Chisago Lakes School District in ‘dire’ financial situation, officials say

Chisago Lakes School District in ‘dire’ financial situation, officials say

Chisago Lakes School District in 'dire' financial situation, officials say

Chisago Lakes School District officials on Monday said that the district’s need for increased funding is “dire” after a $23 million bond referendum and a $355 per-pupil increase in school operating levies failed on Election Day.

The School Board has already made $4 million worth of budget cuts in the last five years to keep up with operational costs, according to Board Vice Chair Jeff Lindeman, who added he’s not sure how to make up the difference without a change at the state level.

“We have cut teachers, we have cut staff, we have cut our programs,” Lindeman listed.

“There’s some definite needs for safety and security to be addressed,” Superintendent Brian Dietz shared.

Chisago Lakes Middle School was his top priority for security upgrades, including the entryway where the school lacks the growing standard of having a centralized office where visitors have to check in upon arrival.

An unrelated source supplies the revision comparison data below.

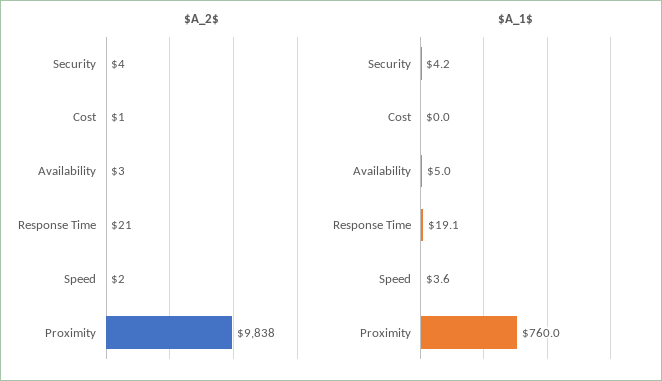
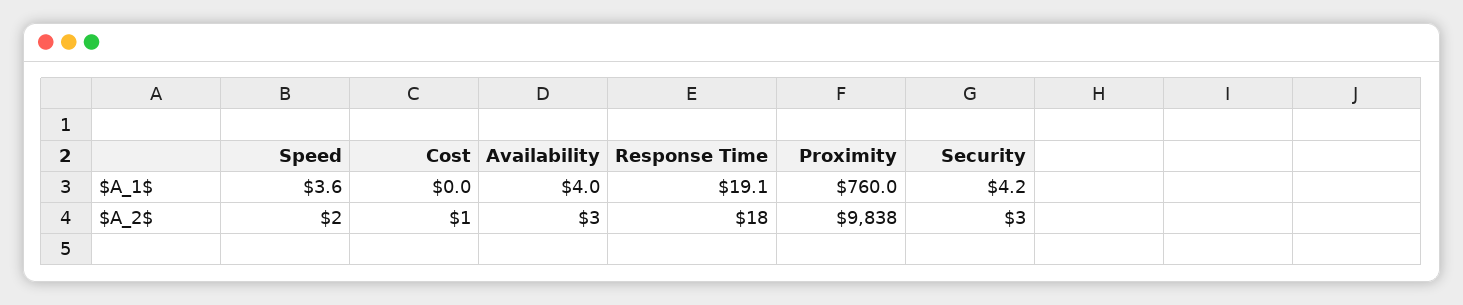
$A_2$, Security: 4 -> 3
$A_2$, Response Time: 21 -> 18
$A_1$, Availability: 5 -> 4

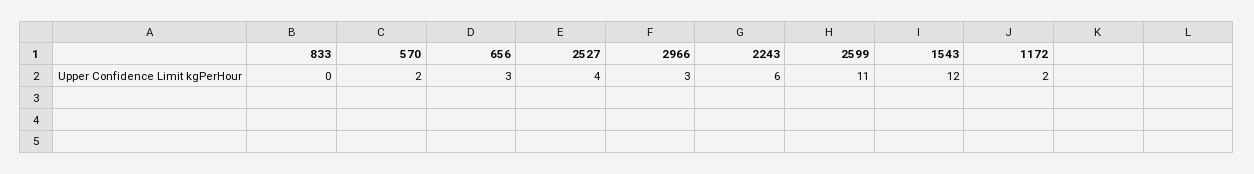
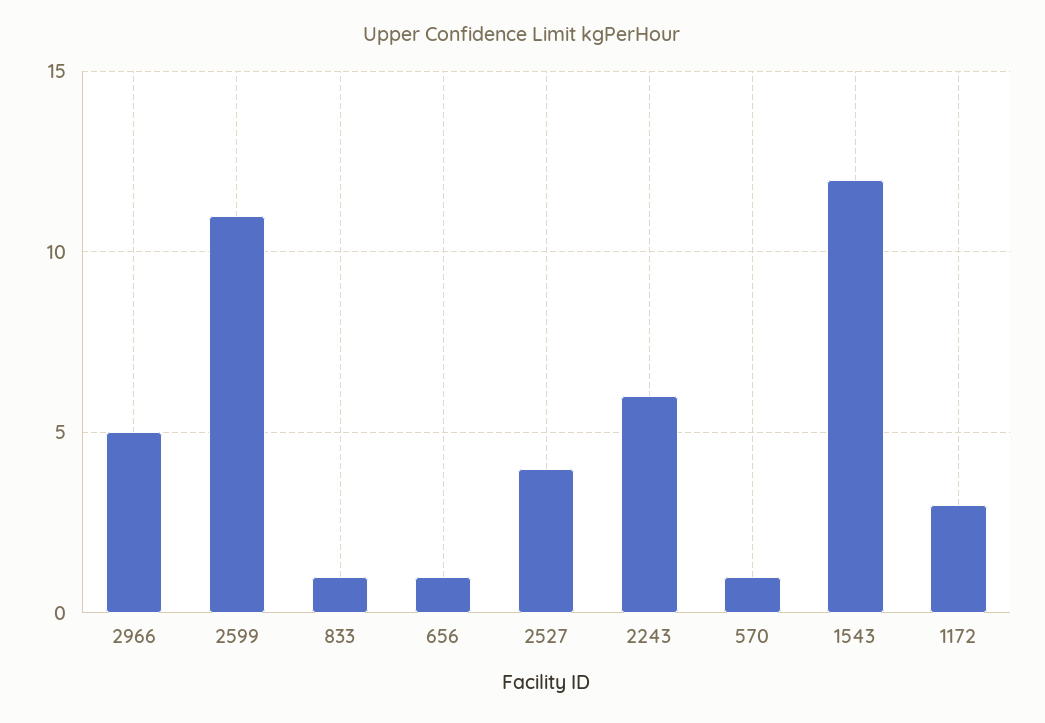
833: 0 -> 1
570: 2 -> 1
656: 3 -> 1
2966: 3 -> 5
1172: 2 -> 3

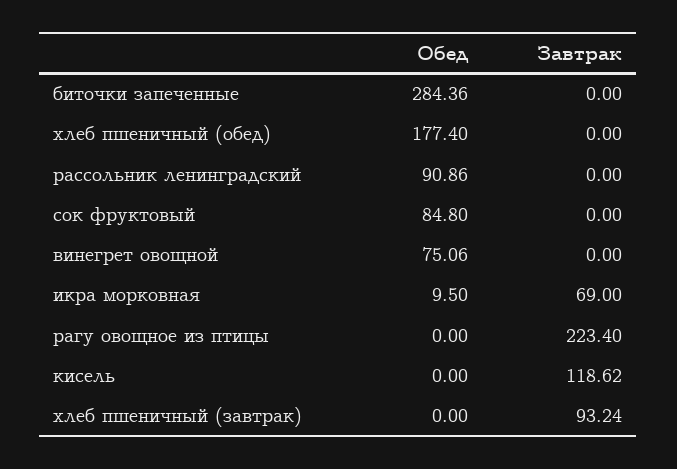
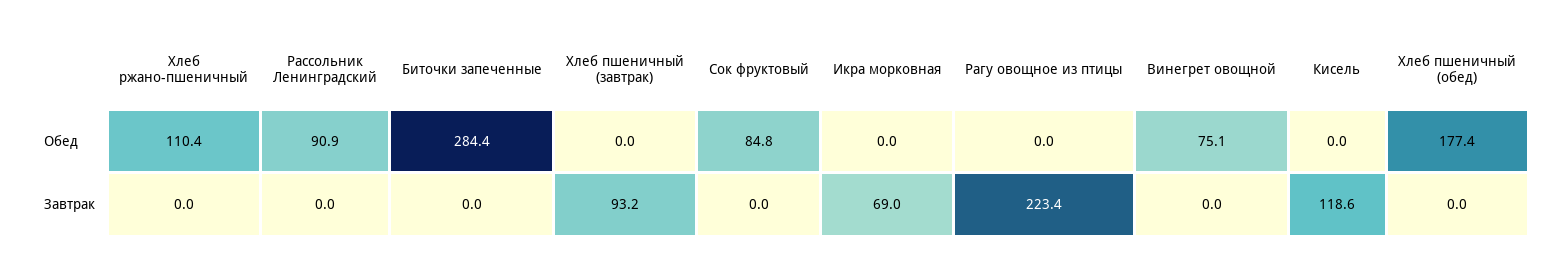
Обед, икра морковная: 9.5 -> 0
Обед, Хлеб ржано-пшеничный: none -> 110.4
Завтрак, Хлеб ржано-пшеничный: none -> 0

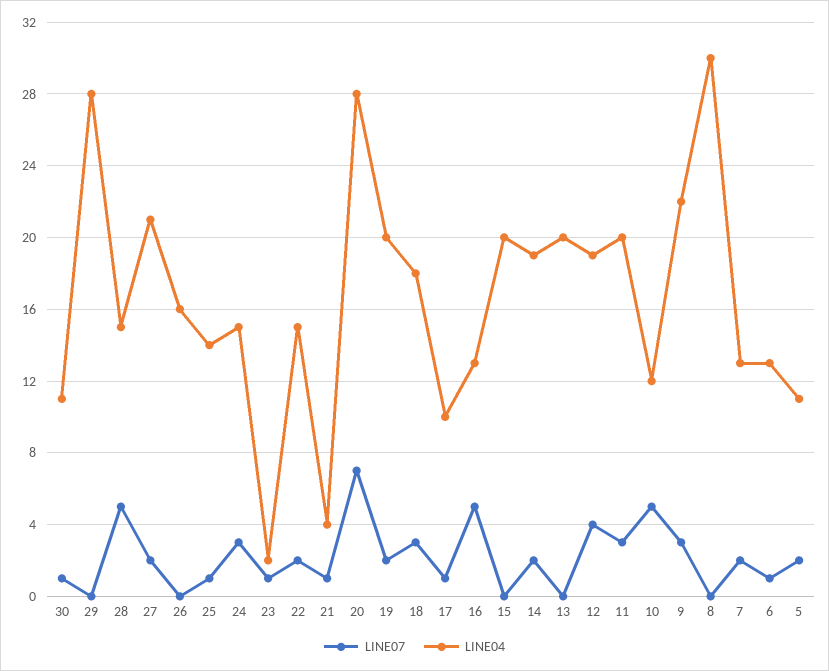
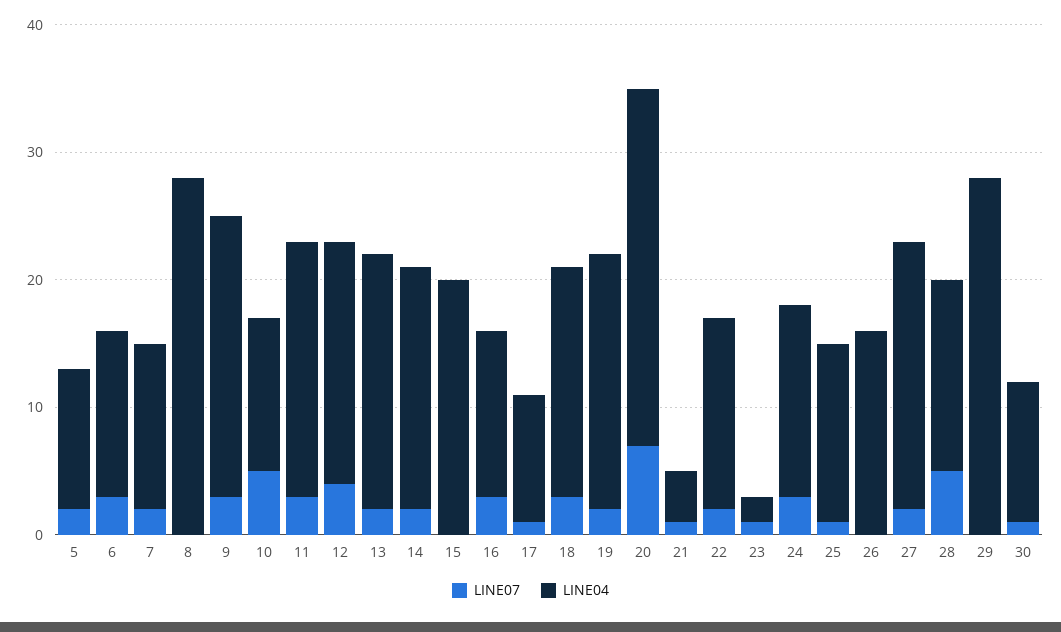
LINE07, 16: 5 -> 3
LINE07, 13: 0 -> 2
LINE04, 8: 30 -> 28
LINE07, 6: 1 -> 3

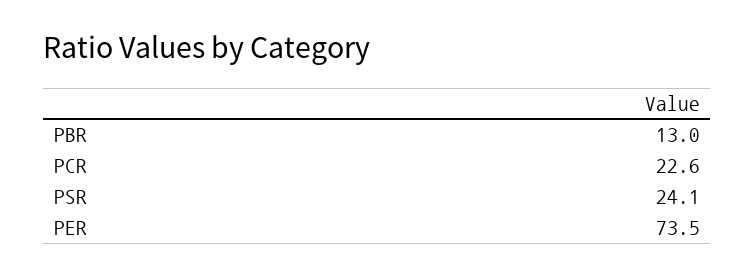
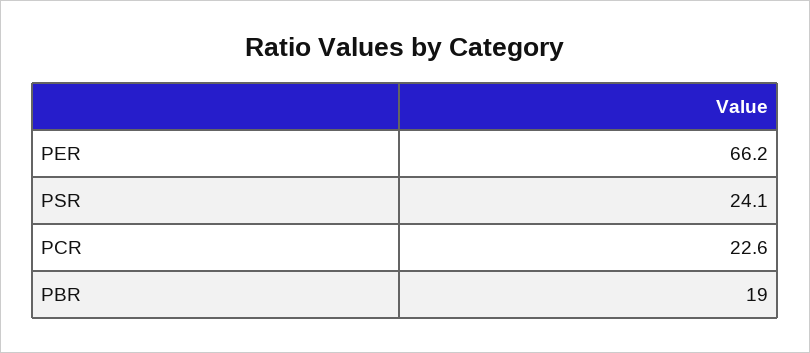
PBR: 13 -> 19
PER: 73.5 -> 66.2

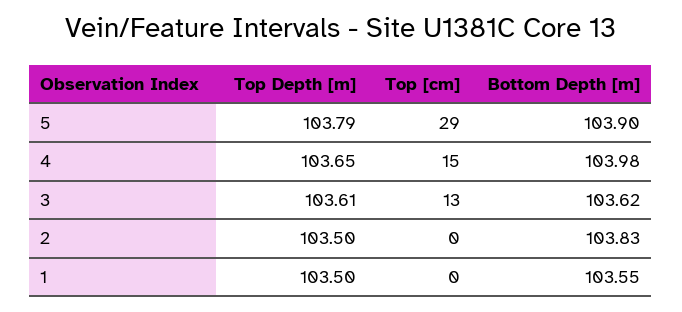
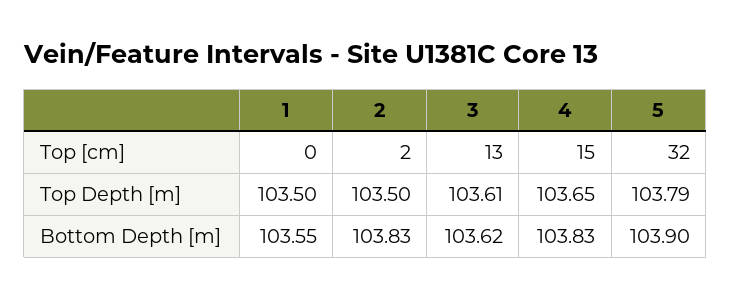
Top [cm], 5: 29 -> 32
Bottom Depth [m], 4: 103.98 -> 103.83
Top [cm], 2: 0 -> 2

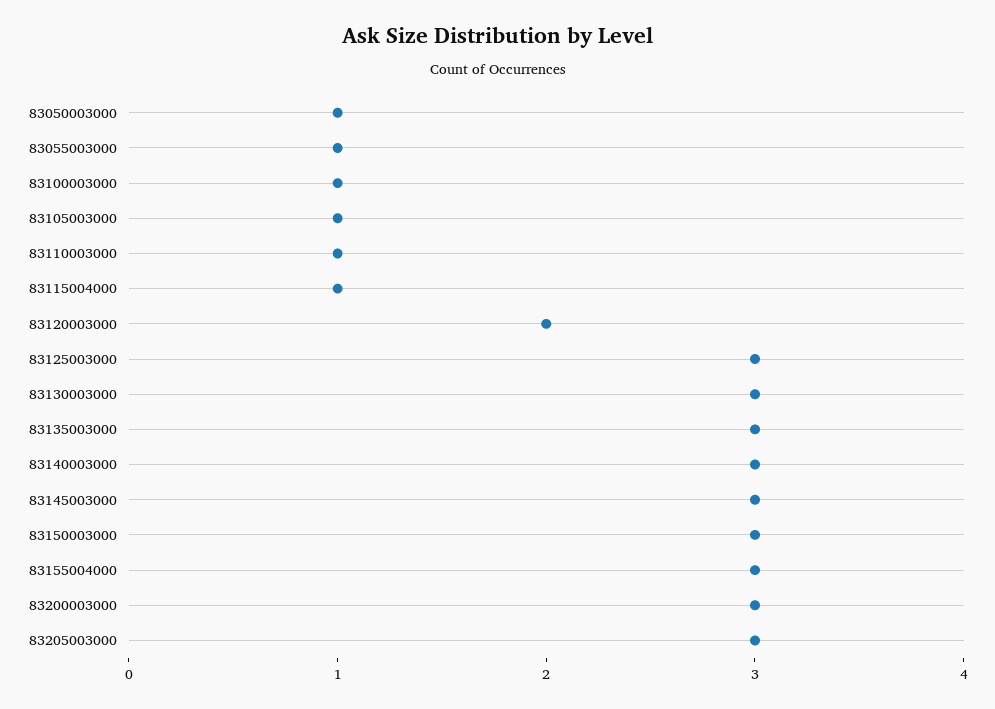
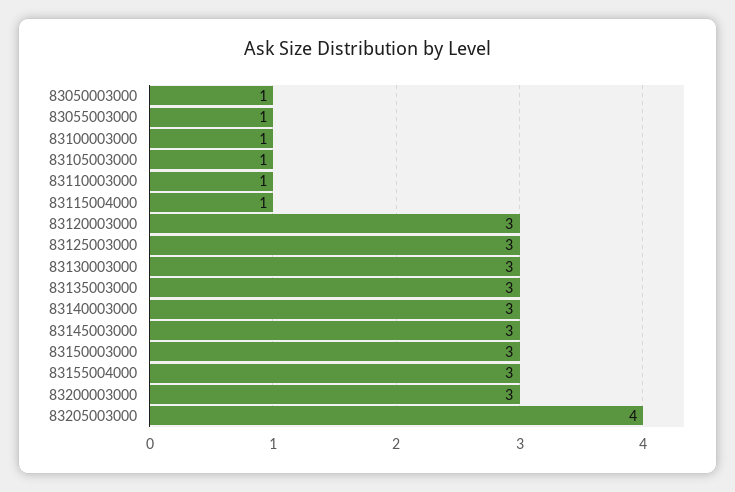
83120003000: 2 -> 3
83205003000: 3 -> 4

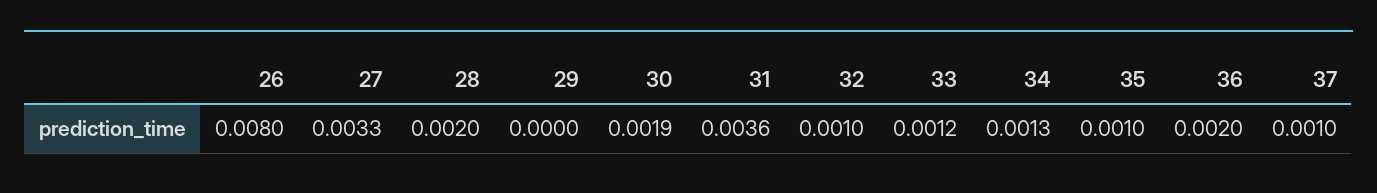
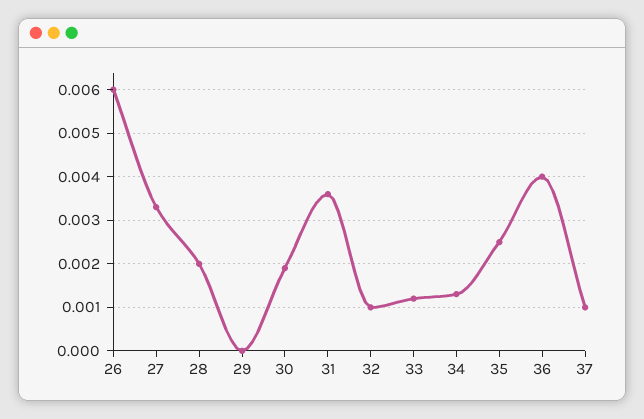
26: 0.008 -> 0.006
35: 0.001 -> 0.0025
36: 0.002 -> 0.004

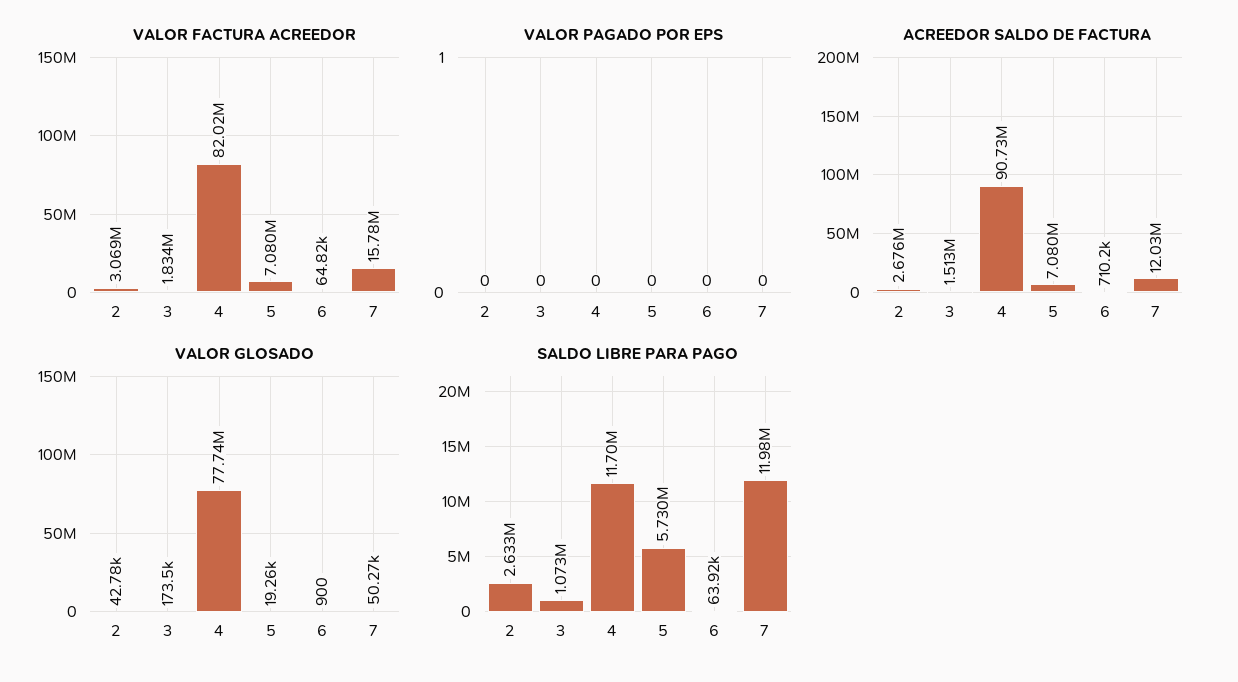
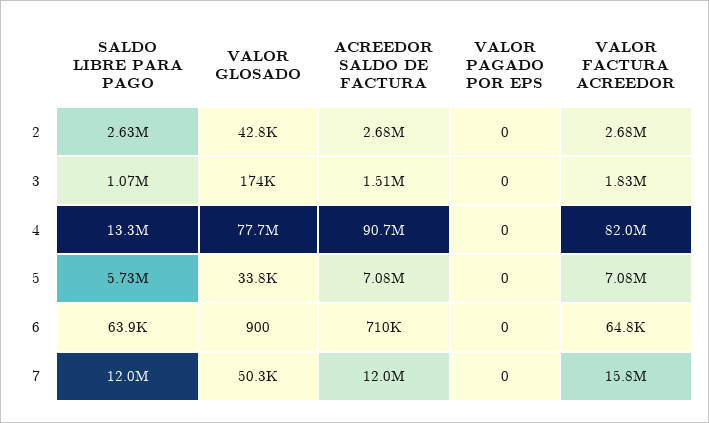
VALOR FACTURA ACREEDOR, 2: 3069000 -> 2680000
VALOR GLOSADO, 5: 19260 -> 33800
SALDO LIBRE PARA PAGO, 4: 11700000 -> 13300000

“You basically are buzzed in and you’re on campus at that point. And that’s not safe in today’s world at this point,” Dietz continued.

Perhaps even more striking are the third-floor classrooms. Many of them don’t have doors.

“So there’s a little bit of privacy for people walking by,” Lindeman said, sliding a curtain closed at the entrance of one of the rooms. “But the biggest thing is there’s not a locked secured door.”

Dietz listed other big-ticket repairs they say the district needs, including roofs “that are basically end of life, parking lots [and] other concrete work.”

He and Lindeman said that after two years of failed bond referendums and levy increases, the district is left without the means to fix any of it, much less retain its teachers who could make “10 to $30,000 more” in neighboring districts, according to Lindeman.

“The way we fund schools is archaic, and things need to change,” he said.

Minnesota school districts are largely funded on a per-pupil basis, currently at a rate of $6,863 per student. In other words, the more students a district has, the more money it gets from the state.

However, the rate has not kept up with inflation and has not been considered enough money for districts to operate off of for some time.

That’s where operating levies come in. Voters in many districts have agreed to tax hikes of varying degrees and frequency to raise that per-pupil rate, which places some districts of the same size on different playing fields.

Chisago Lakes School District has been a few million dollars a year behind its neighboring districts for several years, Lindeman said.

Even with upcoming annual inflationary increases approved by the Minnesota Legislature this year, he and Dietz said it’s not enough to entirely bring back what they’ve cut, much less make repairs and secure schools.

“Our legislators need to come and visit our schools, and talk to the School Board members so we can change the way that we fund schools. That has to change,” Lindeman concluded.

Meanwhile, it’s back to the drawing board for district officials as they prepare to ask voters again for a referendum and/or levy increase on the next Election Day.